Я благодарен судьбе, что учился у прекрасных преподавателей, которые работали здесь еще со времен учительского института – директор Виктор Дмитриевич Грачев, завуч Василий Андреевич Акименко, многие другие…  Но более всего с нами возилась учитель литературы Мария Андреевна Спасибо. Она даже создала настоящий театр, в котором мы были актерами. Серьезные пьесы-драмы «Любовь Яровая», «Платон Кречет», даже «Разбойники» Шиллера мы ставили с оглушительным успехом не только в педучилище, но и в селах района. Яркий гуманитарный заряд тех незабываемых лет остался у меня на всю жизнь. Их я всегда вспоминаю с чувством глубокой признательности к преподавателям и благодарной памяти к друзьям-товарищам, подругам…

Я готовился стать учителем начальных классов. На предварительном распределении выбрал Красноярский край – что поделаешь, романтика, Сибирь… как пели тогда в песне – едут люди «за туманом и за запахом тайги».  Но впереди была пока что двухмесячная практика в родной Лизиновской школе. Дали мне второй класс. Мария Гавриловна, учительница, которая немного в начальных классах учила и меня, посмотрев несколько моих уроков, сразу доверила мне и основные занятия, и продленку, иногда попросту отдыхая дома.   Школьные звоночки отсчитали неделю, другую, и меня вдруг увлекла волна новаторства. Наш класс готовился к популярной в то время патриотической игре «Зарница».  Я и рассудил: на уроках труда, допустим, можно не просто вышивать крестиком, а сделать… свой флаг. И скоро девочки у меня вдохновенно вышивали на этом стяге красивую надпись «2-й А класс». Мальчики выстругивали древко.

Под своим знаменем (кстати, самым красивым – все признали) мы лихо отвоевались на «Зарнице», и поставили его в шкаф. Но вскоре нам пришлось знамя расчехлить. Дело в том, что перед продленкой класс ходил на обед в школьную столовую – по прямой это метров триста, но путь пролегал через колхозные мастерские.  Мальчишки, да и девочки то и дело или под комбайн шмыгали, или залезали на всякие культиваторы и жатки, откручивая разные гайки да трубочки. Что делать? И возникла идея. «В столовую мы будем ходить теперь строем и под знаменем. Знаменосца будете выбирать сами – того, кто на уроках лучше всех себя вел и получил самые хорошие оценки, – сказал я ребятам. – Согласны?»  Ребята недоуменно молчали, но когда я достал из шкафа знамя, все закричали дружно: «Да-да-да, согласны!»
——————
Задания для выполнения:
1. Процитируйте фрагмент отрывка, начиная со слов «Я готовился стать» и продолжая вплоть до слов «Мальчики выстругивали древко.».
2. Изложите содержание отрывка в двух предложениях.
3. Ответьте по отрывку на вопросы, каждый с новой строки:
(a) Какой край выбрал автор на предварительном распределении?
(b) Сколько длилась практика в Лизиновской школе?
(c) Сколько метров по прямой было до школьной столовой?

Сохранённые записи:
——————
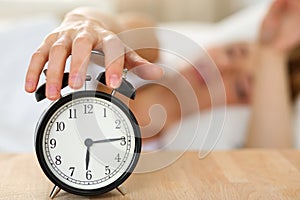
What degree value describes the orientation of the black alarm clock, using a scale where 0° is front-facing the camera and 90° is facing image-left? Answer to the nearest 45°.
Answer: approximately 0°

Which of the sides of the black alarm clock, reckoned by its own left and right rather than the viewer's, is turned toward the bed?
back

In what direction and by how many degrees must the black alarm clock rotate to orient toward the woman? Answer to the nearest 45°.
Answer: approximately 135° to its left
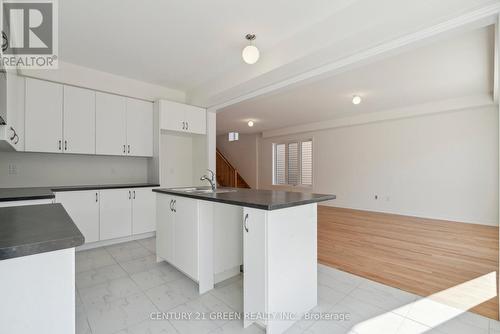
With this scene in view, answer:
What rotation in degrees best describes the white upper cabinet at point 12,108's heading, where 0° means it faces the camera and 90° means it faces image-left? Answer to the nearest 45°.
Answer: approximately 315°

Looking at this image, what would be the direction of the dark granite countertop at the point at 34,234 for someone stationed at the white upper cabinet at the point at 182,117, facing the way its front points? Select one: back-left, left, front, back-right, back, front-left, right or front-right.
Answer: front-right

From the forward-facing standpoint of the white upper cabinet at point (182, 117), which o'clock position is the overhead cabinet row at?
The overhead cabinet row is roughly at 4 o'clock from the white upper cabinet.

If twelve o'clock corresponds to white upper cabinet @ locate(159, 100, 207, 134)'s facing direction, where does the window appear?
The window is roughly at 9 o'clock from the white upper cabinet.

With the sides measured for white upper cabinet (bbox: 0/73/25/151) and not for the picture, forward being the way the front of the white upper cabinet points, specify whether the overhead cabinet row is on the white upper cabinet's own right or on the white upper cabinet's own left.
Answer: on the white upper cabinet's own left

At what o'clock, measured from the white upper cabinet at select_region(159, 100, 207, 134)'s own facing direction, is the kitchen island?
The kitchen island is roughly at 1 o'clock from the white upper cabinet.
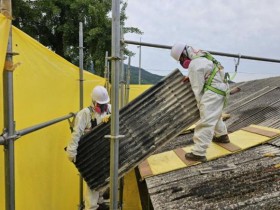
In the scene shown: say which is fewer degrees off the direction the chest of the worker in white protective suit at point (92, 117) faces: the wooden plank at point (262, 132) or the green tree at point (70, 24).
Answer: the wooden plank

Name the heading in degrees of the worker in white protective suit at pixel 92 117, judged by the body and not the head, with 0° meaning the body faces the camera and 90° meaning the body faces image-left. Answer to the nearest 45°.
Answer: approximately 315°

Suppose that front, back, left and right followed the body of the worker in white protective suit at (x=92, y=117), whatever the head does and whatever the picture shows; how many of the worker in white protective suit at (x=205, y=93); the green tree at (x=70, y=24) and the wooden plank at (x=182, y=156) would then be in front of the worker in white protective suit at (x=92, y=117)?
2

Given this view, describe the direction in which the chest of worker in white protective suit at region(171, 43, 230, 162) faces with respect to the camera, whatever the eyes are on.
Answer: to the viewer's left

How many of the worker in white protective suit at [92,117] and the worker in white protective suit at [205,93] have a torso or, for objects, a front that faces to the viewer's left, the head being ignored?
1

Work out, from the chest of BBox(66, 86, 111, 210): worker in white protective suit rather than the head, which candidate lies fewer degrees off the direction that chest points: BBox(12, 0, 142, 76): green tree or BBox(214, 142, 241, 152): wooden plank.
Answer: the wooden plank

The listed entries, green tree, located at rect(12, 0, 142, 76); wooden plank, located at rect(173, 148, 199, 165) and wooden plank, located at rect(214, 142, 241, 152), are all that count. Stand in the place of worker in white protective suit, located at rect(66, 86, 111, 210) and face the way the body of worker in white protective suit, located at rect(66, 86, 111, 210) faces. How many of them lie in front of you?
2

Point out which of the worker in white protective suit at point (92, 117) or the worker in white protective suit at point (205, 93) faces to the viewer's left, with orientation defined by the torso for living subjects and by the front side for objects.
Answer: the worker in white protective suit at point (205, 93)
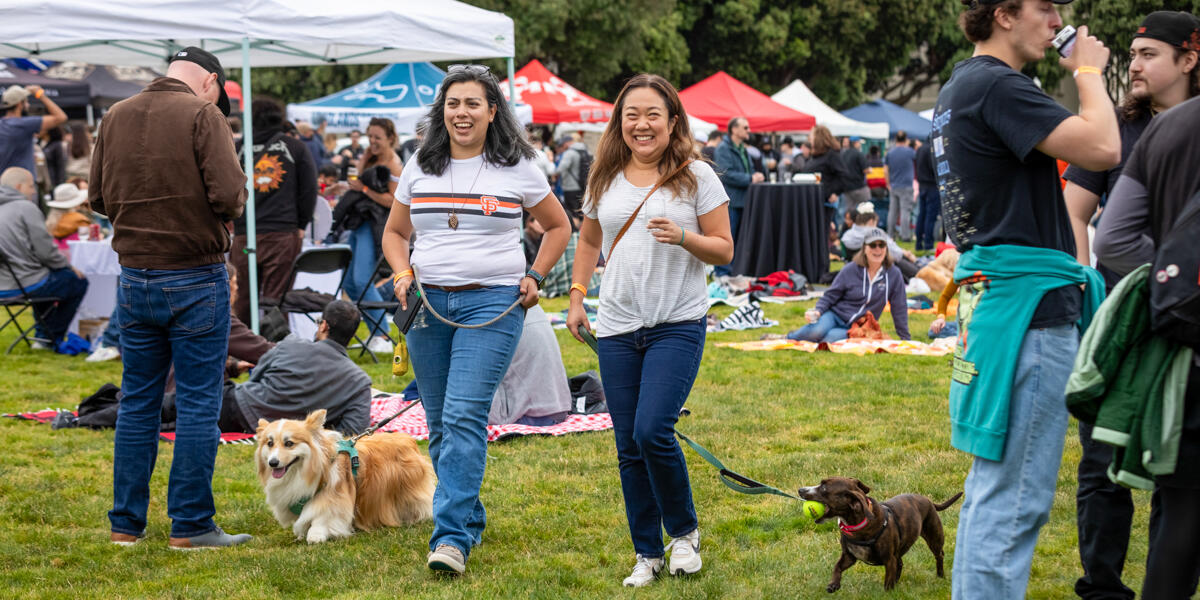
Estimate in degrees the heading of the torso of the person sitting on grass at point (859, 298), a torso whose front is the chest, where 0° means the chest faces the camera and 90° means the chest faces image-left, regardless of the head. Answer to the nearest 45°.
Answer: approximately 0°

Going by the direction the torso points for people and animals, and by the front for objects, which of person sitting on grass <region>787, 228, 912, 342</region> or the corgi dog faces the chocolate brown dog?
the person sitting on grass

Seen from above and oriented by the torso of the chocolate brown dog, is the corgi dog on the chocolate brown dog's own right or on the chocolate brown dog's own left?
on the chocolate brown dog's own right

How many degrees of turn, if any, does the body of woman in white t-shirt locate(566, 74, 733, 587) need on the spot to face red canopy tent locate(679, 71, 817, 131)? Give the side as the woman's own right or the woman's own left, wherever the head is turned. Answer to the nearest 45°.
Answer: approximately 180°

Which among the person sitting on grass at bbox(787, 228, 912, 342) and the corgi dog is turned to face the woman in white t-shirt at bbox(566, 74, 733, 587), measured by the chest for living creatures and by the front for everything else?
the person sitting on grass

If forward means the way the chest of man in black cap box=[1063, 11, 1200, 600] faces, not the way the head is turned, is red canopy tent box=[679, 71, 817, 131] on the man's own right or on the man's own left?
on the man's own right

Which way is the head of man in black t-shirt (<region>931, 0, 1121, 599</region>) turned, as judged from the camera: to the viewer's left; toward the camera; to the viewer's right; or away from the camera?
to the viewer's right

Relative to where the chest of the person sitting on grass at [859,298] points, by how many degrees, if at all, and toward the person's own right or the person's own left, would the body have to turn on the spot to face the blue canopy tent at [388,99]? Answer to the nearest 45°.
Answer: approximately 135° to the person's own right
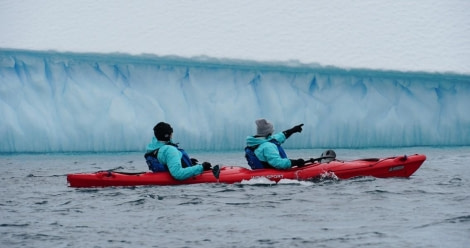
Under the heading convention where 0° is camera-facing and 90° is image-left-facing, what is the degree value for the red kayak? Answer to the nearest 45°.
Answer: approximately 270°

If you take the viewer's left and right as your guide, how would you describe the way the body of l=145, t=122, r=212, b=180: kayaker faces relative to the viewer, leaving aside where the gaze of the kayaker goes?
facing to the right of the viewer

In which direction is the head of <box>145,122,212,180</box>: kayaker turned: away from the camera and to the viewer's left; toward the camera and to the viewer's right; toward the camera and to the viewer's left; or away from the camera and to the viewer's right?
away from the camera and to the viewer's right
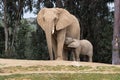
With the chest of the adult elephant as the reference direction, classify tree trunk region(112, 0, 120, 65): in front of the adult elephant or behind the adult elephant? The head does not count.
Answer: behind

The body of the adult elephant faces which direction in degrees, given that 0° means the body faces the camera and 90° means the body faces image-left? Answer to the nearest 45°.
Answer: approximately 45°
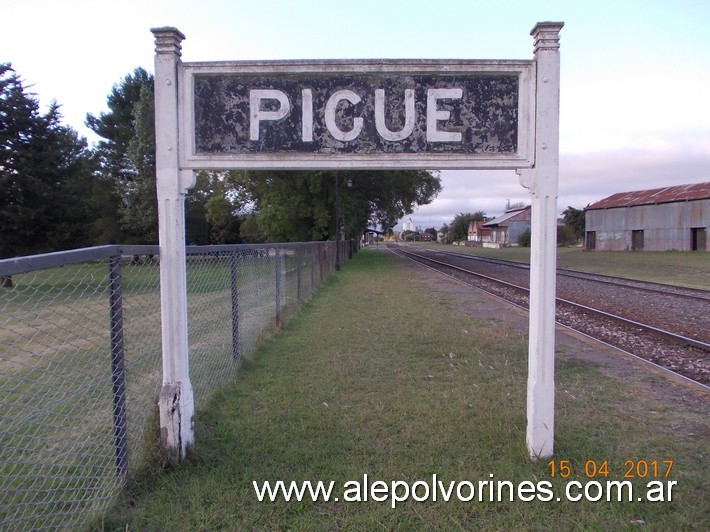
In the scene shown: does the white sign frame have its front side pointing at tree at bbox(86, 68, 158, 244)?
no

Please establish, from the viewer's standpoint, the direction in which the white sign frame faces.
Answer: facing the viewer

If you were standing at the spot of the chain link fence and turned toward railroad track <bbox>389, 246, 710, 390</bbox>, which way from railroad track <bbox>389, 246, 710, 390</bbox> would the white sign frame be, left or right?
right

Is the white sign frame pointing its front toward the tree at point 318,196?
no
——————
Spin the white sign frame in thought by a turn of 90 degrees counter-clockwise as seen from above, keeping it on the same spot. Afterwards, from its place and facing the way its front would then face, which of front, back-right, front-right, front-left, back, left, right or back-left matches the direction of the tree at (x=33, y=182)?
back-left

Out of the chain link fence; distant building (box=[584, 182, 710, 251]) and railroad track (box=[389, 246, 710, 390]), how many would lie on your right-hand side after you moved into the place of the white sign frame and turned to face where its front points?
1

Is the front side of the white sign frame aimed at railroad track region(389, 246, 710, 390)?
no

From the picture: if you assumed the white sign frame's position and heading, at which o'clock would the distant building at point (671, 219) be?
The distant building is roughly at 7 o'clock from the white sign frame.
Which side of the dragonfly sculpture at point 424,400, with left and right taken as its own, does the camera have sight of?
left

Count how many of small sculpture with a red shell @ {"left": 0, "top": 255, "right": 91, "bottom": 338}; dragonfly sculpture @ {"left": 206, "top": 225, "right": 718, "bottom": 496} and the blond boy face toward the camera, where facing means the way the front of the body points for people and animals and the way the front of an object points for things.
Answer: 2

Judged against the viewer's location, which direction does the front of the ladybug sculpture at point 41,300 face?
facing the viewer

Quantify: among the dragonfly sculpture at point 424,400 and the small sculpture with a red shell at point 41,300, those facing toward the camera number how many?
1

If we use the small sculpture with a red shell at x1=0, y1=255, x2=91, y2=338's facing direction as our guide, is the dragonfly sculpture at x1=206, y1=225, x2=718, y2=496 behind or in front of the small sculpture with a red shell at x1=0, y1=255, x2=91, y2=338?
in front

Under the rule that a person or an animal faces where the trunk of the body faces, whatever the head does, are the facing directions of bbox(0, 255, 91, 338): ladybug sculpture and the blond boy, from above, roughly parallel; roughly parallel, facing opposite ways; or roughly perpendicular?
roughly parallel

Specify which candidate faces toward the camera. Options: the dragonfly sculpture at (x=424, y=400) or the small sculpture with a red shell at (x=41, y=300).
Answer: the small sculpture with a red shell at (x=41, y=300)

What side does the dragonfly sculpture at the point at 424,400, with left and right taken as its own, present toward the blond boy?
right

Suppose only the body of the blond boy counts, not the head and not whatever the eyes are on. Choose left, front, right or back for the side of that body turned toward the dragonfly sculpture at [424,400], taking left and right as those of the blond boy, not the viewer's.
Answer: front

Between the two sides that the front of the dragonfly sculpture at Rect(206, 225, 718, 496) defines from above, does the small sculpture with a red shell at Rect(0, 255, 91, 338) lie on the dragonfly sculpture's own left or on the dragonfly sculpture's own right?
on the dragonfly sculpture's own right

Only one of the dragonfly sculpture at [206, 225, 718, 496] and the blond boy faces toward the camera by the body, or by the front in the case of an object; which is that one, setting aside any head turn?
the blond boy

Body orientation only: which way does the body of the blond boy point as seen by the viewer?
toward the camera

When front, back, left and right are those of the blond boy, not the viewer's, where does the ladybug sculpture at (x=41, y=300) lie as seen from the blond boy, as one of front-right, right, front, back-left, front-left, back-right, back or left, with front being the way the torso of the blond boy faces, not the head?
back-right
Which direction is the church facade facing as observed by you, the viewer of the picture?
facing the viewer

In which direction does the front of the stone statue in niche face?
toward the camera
——————
Ответы к заданиям:
1.
Я готовился стать учителем начальных классов. На предварительном распределении выбрал Красноярский край – что поделаешь, романтика, Сибирь… как пели тогда в песне – едут люди «за туманом и за запахом тайги».  Но впереди была пока что двухмесячная практика в родной Лизиновской школе. Дали мне второй класс. Мария Гавриловна, учительница, которая немного в начальных классах учила и меня, посмотрев несколько моих уроков, сразу доверила мне и основные занятия, и продленку, иногда попросту отдыхая дома.   Школьные звоночки отсчитали неделю, другую, и меня вдруг увлекла волна новаторства. Наш класс готовился к популярной в то время патриотической игре «Зарница».  Я и рассудил: на уроках труда, допустим, можно не просто вышивать крестиком, а сделать… свой флаг. И скоро девочки у меня вдохновенно вышивали на этом стяге красивую надпись «2-й А класс». Мальчики выстругивали древко.

2. Автор с благодарностью вспоминает преподавателей педучилища, особенно учителя литературы Марию Андреевну Спасибо, которая создала театр, где ученики с успехом ставили серьезные пьесы. На двухмесячной практике во втором классе родной Лизиновской школы он сделал с учениками знамя для игры «Зарница», а когда дети по пути в столовую через колхозные мастерские стали лазить по технике, решил водить класс туда строем под этим знаменем.

3.
(a) Красноярский край.
(b) Два месяца.
(c) Около трехсот метров.